|Posted by Gertrude Stein|
Last night's salon was its usual success. Hemingway brought a copy of his new story for Fitzgerald to read. Matisse brought his latest painting. I must buy it, although I do not know where I have room to hang it.
Alice was there, silently. She filled drinks. She emptied ashtrays. She talked with the wives in the kitchen. Hemingway doesn't think much of her, calling her, simply, my companion. But he does not know her. I know her because I know her.
I am writing a poem for Alice. I call it The Love Song of Alice B.
I caught sight of a splendid Misses. She had handkerchiefs and kisses. She had eyes and yellow shoes she had everything to choose and she chose me.

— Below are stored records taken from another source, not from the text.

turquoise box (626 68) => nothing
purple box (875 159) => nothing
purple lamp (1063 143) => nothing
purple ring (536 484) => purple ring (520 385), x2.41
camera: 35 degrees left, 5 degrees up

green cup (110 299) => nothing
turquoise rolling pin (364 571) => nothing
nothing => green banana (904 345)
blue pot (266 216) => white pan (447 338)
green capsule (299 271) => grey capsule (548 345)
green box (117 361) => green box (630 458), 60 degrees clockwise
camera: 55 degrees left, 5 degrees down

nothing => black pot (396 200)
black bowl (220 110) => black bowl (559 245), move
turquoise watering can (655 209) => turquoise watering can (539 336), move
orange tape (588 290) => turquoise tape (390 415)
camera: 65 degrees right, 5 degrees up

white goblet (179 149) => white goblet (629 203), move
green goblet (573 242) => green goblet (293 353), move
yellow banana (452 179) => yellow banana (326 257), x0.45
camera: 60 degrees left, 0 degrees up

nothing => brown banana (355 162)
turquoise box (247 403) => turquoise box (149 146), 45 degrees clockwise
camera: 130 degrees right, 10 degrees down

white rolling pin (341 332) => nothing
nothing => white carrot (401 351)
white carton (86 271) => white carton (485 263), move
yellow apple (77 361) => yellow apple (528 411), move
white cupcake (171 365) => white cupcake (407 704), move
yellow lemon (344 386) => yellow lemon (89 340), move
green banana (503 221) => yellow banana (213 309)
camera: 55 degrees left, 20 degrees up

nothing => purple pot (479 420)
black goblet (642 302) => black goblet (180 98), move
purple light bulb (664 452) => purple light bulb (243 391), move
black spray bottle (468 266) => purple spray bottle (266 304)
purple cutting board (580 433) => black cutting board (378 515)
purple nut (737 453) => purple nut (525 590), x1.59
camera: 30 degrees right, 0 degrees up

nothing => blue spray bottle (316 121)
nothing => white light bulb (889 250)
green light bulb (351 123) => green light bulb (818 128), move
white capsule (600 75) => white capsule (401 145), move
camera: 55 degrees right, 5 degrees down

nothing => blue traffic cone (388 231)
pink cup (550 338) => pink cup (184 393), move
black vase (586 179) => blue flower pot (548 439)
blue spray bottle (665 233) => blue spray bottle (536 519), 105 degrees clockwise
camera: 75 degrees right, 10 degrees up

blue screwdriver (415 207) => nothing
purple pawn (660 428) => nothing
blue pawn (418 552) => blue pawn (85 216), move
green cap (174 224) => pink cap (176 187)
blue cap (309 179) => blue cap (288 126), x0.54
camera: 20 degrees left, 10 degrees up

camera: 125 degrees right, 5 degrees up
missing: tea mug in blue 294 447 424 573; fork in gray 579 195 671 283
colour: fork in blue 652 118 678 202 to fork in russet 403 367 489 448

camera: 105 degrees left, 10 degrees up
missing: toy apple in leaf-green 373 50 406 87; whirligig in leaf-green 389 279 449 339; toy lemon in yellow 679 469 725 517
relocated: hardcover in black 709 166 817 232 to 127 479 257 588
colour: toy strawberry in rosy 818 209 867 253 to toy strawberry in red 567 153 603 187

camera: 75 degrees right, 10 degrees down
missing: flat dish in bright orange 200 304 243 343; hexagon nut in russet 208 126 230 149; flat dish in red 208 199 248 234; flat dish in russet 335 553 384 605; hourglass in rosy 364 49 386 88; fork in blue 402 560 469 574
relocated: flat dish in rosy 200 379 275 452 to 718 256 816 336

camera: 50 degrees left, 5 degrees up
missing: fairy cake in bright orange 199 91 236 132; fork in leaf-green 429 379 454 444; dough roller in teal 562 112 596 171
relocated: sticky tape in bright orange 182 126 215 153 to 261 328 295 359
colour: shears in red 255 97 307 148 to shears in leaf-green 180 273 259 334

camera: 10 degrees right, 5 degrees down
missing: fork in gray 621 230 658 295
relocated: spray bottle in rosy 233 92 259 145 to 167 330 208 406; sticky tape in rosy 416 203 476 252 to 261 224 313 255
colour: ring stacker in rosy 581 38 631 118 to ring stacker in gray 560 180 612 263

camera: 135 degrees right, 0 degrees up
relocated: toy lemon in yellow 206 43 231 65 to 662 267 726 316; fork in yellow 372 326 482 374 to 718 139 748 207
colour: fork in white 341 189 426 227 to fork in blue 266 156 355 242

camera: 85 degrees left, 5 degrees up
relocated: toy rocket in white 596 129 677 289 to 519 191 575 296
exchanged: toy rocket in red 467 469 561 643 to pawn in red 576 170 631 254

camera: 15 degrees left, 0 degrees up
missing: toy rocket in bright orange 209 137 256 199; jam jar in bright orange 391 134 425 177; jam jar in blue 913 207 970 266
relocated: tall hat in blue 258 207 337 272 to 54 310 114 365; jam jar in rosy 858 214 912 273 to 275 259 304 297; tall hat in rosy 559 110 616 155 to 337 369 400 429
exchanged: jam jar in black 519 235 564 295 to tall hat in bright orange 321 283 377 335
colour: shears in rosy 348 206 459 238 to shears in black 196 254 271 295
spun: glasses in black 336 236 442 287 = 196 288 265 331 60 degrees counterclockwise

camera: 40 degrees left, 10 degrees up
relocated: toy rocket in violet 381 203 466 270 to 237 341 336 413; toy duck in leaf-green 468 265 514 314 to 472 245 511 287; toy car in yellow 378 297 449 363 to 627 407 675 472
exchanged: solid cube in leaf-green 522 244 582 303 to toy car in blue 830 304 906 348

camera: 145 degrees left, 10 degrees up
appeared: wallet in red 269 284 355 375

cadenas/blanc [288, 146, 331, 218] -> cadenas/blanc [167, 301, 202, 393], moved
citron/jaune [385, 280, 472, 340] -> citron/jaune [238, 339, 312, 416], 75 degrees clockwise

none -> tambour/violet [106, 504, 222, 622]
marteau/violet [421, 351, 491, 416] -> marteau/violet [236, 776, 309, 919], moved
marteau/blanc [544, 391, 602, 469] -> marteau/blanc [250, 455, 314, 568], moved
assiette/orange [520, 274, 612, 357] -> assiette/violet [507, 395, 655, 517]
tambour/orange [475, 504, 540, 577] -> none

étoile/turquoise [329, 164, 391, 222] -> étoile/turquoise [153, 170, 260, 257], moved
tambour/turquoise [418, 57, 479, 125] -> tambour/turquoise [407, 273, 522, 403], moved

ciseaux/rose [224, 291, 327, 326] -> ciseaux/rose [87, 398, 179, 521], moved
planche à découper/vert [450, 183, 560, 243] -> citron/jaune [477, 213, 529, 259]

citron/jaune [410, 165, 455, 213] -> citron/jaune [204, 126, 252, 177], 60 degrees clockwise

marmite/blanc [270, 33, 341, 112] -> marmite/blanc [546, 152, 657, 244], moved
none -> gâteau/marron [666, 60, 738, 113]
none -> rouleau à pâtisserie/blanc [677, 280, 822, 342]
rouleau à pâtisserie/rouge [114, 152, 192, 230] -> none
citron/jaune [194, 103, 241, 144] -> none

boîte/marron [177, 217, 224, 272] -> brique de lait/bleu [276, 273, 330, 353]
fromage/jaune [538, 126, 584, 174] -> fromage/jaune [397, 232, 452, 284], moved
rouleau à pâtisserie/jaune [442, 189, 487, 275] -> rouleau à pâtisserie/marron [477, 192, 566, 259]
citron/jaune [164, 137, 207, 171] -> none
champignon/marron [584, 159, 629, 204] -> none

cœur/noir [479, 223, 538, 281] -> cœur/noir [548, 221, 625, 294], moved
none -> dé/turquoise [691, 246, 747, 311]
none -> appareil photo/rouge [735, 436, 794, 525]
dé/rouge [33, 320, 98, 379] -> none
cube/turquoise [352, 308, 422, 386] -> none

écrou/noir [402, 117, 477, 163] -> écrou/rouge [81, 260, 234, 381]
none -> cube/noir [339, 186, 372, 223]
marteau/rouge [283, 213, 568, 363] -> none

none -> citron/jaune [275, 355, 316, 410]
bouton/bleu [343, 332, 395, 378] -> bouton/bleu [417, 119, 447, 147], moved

In passing through France she wore a Chinese hat and so did I.
In looking at the sun she read a map. And so did I.
In eating fish and pork she just grew fat. And so did I.
In loving a blue sea she had a pain. And so did I.
In loving me she of necessity thought first. And so did I.
How prettily we swim. Not in water. Not on land. But in love.
How often do we need trees and hills. Not often.
And how often do we need birds. Not often.
And how often do we need wishes. Not often.
And how often do we need glasses not often.
We drink wine and we make well we have not made it yet.
How often do we need a kiss. Very often and we add when tenderness overwhelms us we speedily eat veal.
And what else, ham and a little pork and raw artichokes and ripe olives and chester cheese and cakes and caramels and all the melon. We still have a great deal of it left. I wonder where it is. Conserved melon. Let me offer it to you.